Police had been tipped off that he was attempting to procure weapons to attack officers, but released him because of a lack of proof that he had been radicalised or was likely to carry out an act of terrorism, security sources said. Witnesses had also told investigators that they overheard him making threats.

A source close to the investigation said: “This is the dilemma we face. Sometimes we suspect someone but can’t prove anything so we’re forced to release them. You can’t hold someone because simply on suspicion, because you think they may be about to do something.”

Even after the tipoffs, Cheurfi’s profile was considered more criminal than terrorist — although a jihadist pamphlet was reportedly found when investigators searched his mother’s home in the Paris suburb of Chelles in the early hours of Friday.

He was not on the “S” list of known terrorist suspects, although he appeared on the counter-terrorist services’ radar at the beginning of the year. Seen as someone with potential Islamist sympathies, he was described as “excessively dangerous and violent”. 

Denis Jacob of the Alternative police union said: “We want to express the sadness and anger of all our colleagues. It isn’t normal that a man already known to police, detained in 2017 and who made verbal threats to kill police officers could have put his threats into action.”

After laying a floral tribute on the Champs-Elysées, where the policeman was shot dead on Thursday night, Mr Jacob added: “The next president of France must ask questions about how individuals with “S” files are treated. There are things that need to be reviewed.”

Mr Jacob promised that police were ready to face the continuing terrorist threat. “We are not afraid and we will continue to be there for the security of our fellow-citizens.”

When Cheurfi was questioned, police reportedly discovered that he had violated the probation conditions imposed after he was given a suspended sentence for theft in 2014, which included psychiatric treatment. 

Sentenced to 20 years in 2003 for attacking three people including two police officers in 2001, his term was shortened in 2005 to 15 years.

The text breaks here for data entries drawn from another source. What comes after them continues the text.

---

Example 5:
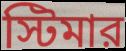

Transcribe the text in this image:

স্টিমার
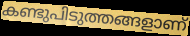
കണ്ടുപിടുത്തങ്ങളാണ്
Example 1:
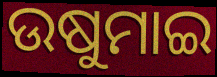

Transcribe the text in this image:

ଉଷୁମାଇ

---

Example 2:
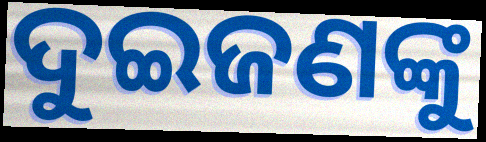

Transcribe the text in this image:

ଦୁଇଜଣଙ୍କୁ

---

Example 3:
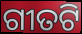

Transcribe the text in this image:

ଗୀତଟି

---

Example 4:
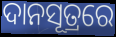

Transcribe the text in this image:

ଦାନସୂତ୍ରରେ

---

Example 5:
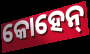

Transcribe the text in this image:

କୋହେନ୍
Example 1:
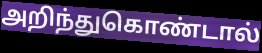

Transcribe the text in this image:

அறிந்துகொண்டால்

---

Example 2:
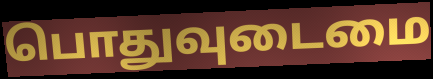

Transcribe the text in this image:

பொதுவுடைமை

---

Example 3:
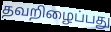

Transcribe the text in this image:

தவறிழைப்பது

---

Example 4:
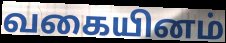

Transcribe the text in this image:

வகையினம்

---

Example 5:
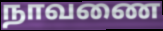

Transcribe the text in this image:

நாவணை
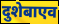
दुशेबाएव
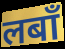
लबाँ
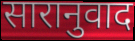
सारानुवाद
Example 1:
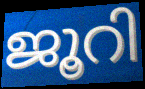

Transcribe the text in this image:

ജൂറി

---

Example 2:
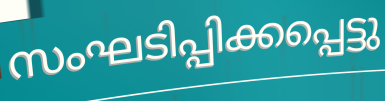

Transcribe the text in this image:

സംഘടിപ്പിക്കപ്പെട്ടു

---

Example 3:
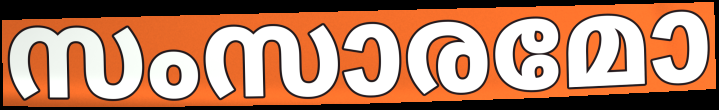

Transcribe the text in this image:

സംസാരമോ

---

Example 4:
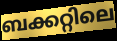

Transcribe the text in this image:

ബക്കറ്റിലെ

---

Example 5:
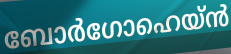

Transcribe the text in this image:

ബോർഗോഹെയ്ൻ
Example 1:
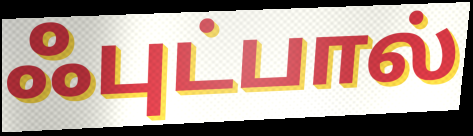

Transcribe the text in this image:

ஃபுட்பால்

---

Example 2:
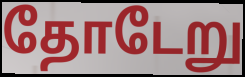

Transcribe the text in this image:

தோடேறு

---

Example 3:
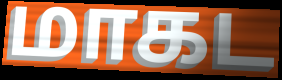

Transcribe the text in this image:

மாகட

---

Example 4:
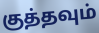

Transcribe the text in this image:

குத்தவும்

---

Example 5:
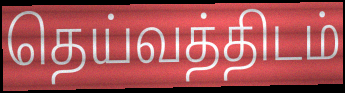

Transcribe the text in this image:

தெய்வத்திடம்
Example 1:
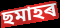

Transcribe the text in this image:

ছমাহৰ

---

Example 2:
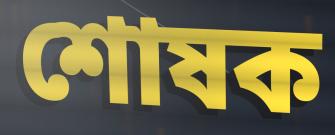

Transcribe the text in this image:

শোষক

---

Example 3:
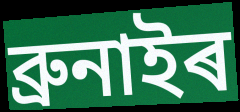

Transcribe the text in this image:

ব্ৰুনাইৰ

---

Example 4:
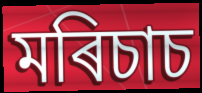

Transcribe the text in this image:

মৰিচাচ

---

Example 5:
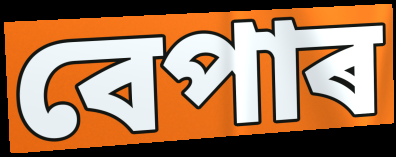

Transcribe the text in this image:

বেপাৰ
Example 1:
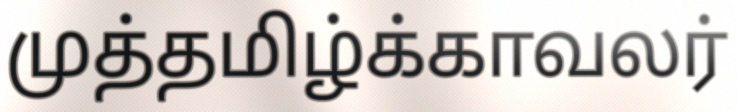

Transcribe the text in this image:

முத்தமிழ்க்காவலர்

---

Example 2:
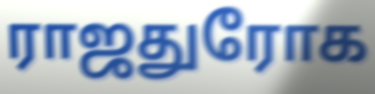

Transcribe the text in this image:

ராஜதுரோக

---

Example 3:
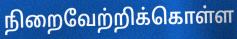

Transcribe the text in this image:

நிறைவேற்றிக்கொள்ள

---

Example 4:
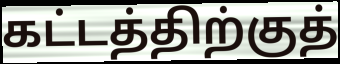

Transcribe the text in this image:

கட்டத்திற்குத்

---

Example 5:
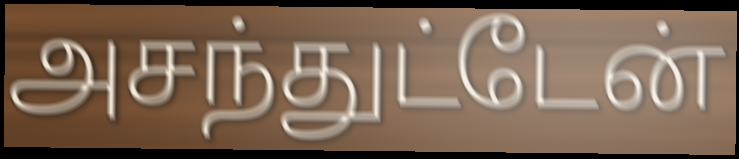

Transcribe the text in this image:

அசந்துட்டேன்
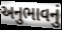
અનુભાવનું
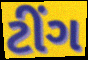
ટીંગ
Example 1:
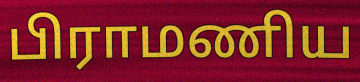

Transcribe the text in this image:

பிராமணிய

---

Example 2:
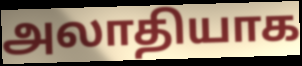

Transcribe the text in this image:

அலாதியாக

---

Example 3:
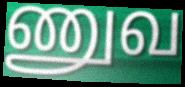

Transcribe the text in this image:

ணுவ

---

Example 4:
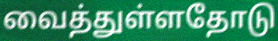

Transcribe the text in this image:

வைத்துள்ளதோடு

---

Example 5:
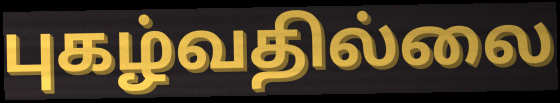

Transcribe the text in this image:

புகழ்வதில்லை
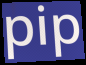
pip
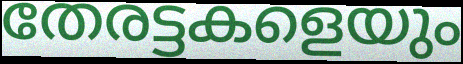
തേരട്ടകളെയും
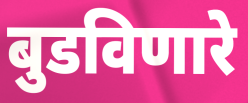
बुडविणारे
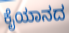
ಕೈಯಾನದ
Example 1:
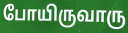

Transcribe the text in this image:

போயிருவாரு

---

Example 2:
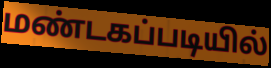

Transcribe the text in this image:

Legal sources said he was released  in 2013.

“In prison, he was not flagged up as having been radicalised,” the source said. “Either he didn’t get noticed or he hadn’t become a jihadist at that time. He certainly would have come into contact with Islamists in prison.”

Police union delegates were meeting the interior minister, Bernard Cazeneuve, on Friday to discuss how the police can be better protected. 

The Champs-Elysées shooting was not the first time the  suspected gunman had attacked police, but it was the first time he killed an officer.

Cheurfi shot and wounded a police cadet and his brother in 2001 while driving a stolen car. After being taken in custody, he grabbed another officer’s gun and shot at him.

Three of his relatives were in custody on Friday, a routine procedure after an attack that does not indicate that they are suspected of being accomplices.

A handwritten note praising Isil was found near the gunman’s body and a Koran was recovered from his car.